▶ [Tugas Anda]: Teruskan bacaan tentang perjanjian kawin dan Putusan Mahkamah Konstitusi di bawah ini, dimulai setelah kalimat terakhir yang tercantum.

Tips Aman Membuat Perjanjian Kawin ala Notaris dan Hakim Agung
Utama

Tips Aman Membuat Perjanjian Kawin ala Notaris dan Hakim Agung

Putusan Mahkamah Konstitusi otomatis sudah berlaku tanpa tergantung pada petunjuk teknis. Para pelaku perkawinan bisa mengajukan permohonan penetapan ke pengadilan.

Oleh:
NORMAN EDWIN ELNIZAR
Bacaan 2 Menit
Seminar tentang perjanjian kawin dan tugas notaris yang dilaksanakan Ikanot Undip di Jakarta, Sabtu (13/5). Foto: EDWIN
Seminar tentang perjanjian kawin dan tugas notaris yang dilaksanakan Ikanot Undip di Jakarta, Sabtu (13/5). Foto: EDWIN
Putusan Mahkamah Konstitusi No. 69/PUU-XII/2015 yang memperluas ketentuan tentang perjanjian perkawinan dalam UU No. 1 Tahun 1974 tentang Perkawinan tampaknya masih sulit dijalankan. Setidaknya, kondisi itu mengemuka dalam seminar nasional yang dilaksanakan Ikatan Alumni Kenotariatan (Ikanot) Universitas Diponegoro Semarang, di Jakarta (Sabtu (13/5).

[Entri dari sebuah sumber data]
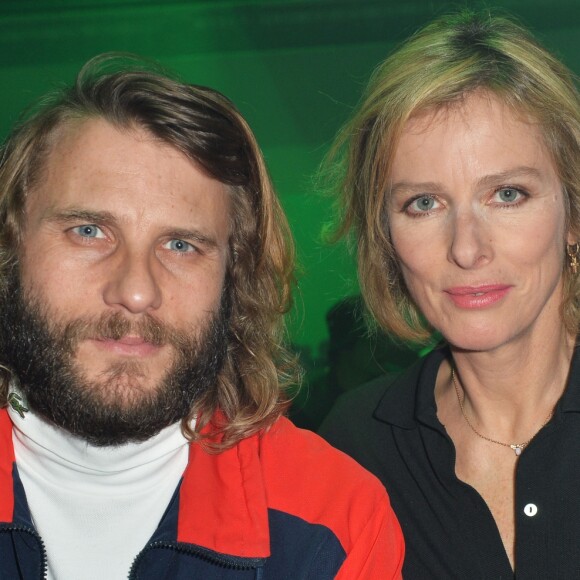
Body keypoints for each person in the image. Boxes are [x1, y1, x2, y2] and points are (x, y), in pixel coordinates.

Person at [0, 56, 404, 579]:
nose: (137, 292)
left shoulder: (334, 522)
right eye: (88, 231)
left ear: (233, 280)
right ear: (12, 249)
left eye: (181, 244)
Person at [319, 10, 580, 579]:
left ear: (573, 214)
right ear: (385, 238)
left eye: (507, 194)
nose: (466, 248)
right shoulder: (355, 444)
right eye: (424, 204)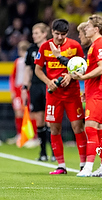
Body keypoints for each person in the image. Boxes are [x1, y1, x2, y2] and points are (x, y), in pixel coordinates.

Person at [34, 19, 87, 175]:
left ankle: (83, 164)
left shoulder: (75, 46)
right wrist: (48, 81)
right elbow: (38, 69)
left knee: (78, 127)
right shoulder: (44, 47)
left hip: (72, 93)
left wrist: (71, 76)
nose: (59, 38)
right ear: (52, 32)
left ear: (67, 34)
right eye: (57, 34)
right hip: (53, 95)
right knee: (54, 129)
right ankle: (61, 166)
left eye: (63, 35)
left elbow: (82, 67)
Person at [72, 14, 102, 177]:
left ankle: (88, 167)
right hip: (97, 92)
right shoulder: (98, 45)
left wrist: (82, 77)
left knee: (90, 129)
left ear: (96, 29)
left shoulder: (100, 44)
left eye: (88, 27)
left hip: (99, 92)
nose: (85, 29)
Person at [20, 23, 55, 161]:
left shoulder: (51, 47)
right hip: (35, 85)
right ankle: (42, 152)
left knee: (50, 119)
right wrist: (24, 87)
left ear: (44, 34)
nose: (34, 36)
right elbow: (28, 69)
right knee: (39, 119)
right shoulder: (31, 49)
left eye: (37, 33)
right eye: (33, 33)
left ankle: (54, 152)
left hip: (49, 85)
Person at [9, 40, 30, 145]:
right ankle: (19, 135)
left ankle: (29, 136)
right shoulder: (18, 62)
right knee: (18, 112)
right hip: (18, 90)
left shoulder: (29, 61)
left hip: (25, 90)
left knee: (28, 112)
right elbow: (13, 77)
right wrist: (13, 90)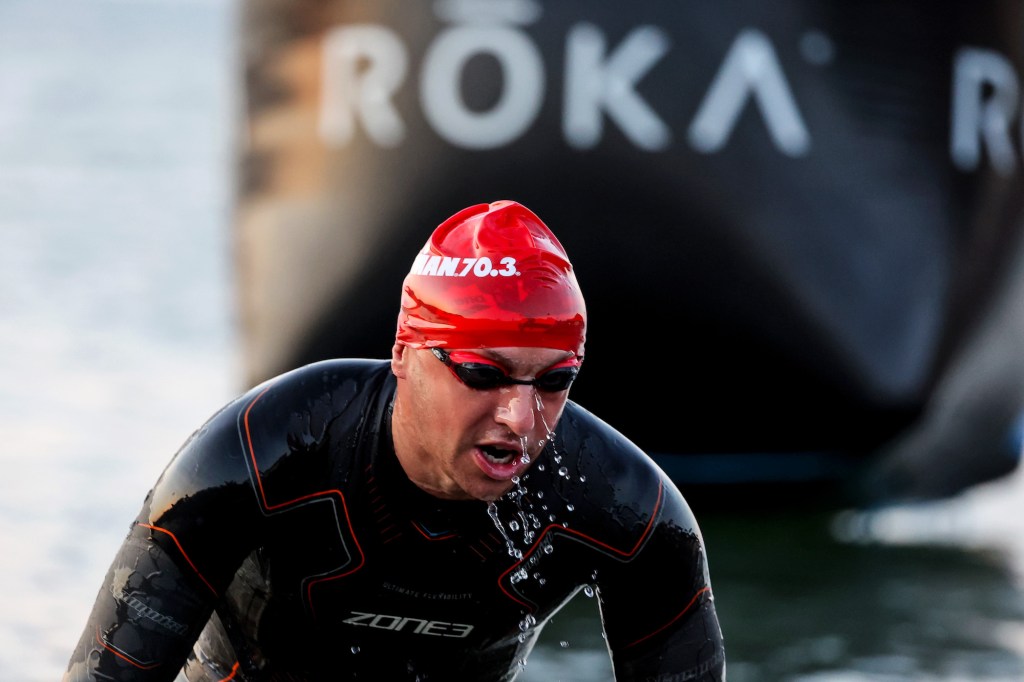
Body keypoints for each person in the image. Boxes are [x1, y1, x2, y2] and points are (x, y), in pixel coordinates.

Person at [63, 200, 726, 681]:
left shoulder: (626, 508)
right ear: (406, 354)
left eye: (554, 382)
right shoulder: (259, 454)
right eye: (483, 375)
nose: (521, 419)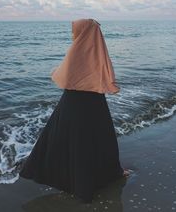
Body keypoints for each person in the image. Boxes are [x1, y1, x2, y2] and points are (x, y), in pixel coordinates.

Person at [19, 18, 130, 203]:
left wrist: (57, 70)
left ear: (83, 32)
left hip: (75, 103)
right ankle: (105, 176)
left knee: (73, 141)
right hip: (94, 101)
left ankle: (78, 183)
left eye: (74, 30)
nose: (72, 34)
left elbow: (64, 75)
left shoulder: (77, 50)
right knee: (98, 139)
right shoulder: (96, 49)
---
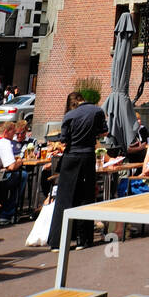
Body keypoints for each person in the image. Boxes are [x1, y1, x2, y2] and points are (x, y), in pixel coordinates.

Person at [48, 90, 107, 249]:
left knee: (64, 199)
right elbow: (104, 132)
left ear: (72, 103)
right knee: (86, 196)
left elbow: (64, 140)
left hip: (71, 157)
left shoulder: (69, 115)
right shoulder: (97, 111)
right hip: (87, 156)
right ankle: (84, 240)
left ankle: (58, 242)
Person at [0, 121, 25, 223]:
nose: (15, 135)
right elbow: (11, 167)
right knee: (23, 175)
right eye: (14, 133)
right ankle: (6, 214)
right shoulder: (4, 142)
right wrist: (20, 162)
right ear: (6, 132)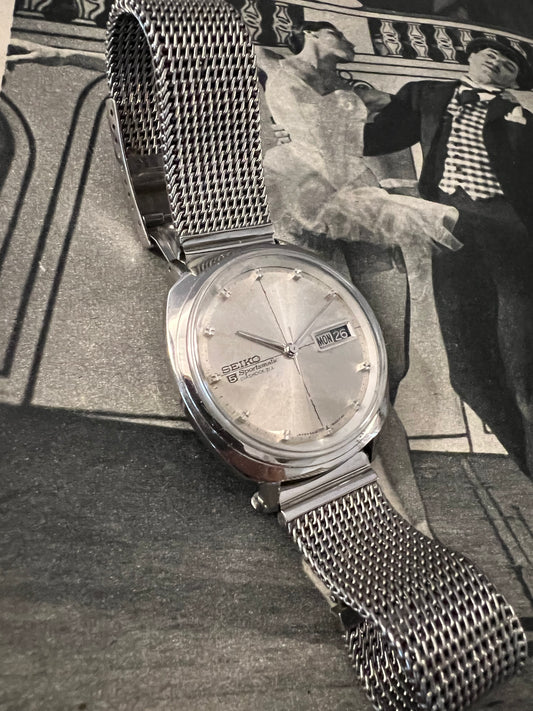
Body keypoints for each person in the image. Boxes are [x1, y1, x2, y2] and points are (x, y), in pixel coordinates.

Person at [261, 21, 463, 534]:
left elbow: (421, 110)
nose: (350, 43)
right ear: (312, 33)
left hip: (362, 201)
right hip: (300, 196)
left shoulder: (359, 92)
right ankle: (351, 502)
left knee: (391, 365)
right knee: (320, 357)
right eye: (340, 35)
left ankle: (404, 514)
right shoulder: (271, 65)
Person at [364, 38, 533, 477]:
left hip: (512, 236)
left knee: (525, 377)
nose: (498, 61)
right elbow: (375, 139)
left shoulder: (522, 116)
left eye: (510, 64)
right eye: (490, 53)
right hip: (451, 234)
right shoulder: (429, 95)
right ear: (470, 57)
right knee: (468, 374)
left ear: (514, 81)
==
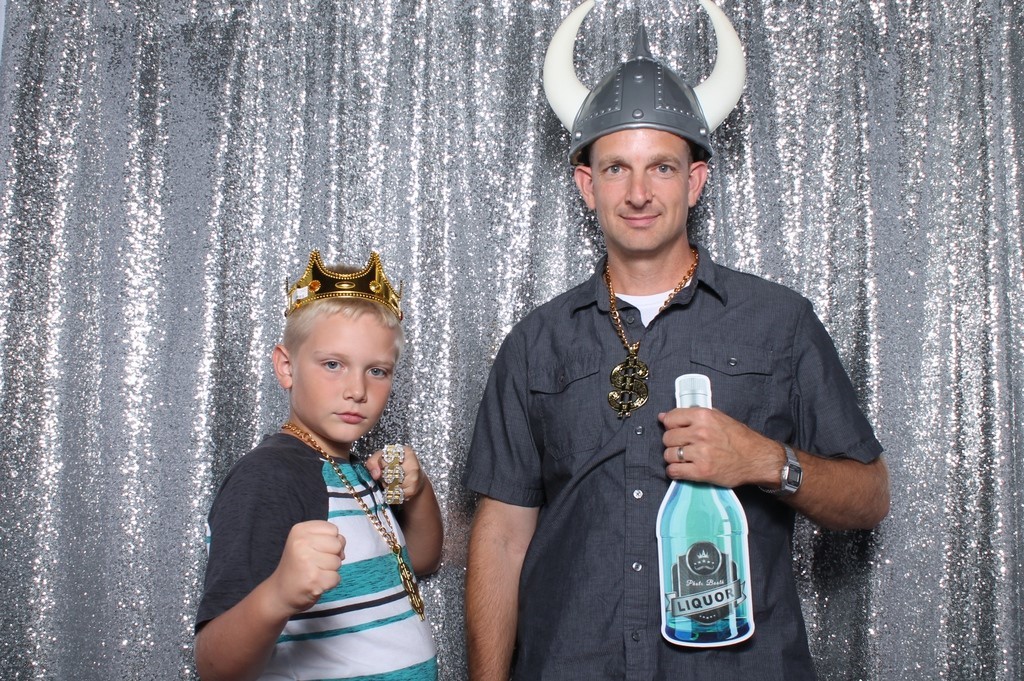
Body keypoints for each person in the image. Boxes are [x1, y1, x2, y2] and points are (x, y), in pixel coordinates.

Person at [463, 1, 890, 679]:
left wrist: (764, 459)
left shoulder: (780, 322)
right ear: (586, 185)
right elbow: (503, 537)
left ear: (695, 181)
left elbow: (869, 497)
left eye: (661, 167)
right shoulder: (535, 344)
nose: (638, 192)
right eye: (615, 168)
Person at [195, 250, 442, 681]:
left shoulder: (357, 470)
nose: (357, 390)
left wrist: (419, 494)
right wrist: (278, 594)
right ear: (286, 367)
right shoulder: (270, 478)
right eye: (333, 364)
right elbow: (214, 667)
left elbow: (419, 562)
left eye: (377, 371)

▶ [Contoh Penyelesaian]:
Bahkan, sepenetahuan Dirjen Administrasi Kependudukan dan Catatan Sipil, Zudan Arif Fakhrulloh, belum ada satu pun pencatatan perjanjian kawin di Kantor Catatan Sipil beberapa bulan setelah putusan Mahkamah Konstitusi itu keluar. Para petugas Kantor Catatan Sipil dan Kantor Urusan Agama masih menunggu petunjuk teknis pendaftaran atau pencatatan perjanjian kawin yang sesuai putusan Mahkamah Konstitusi.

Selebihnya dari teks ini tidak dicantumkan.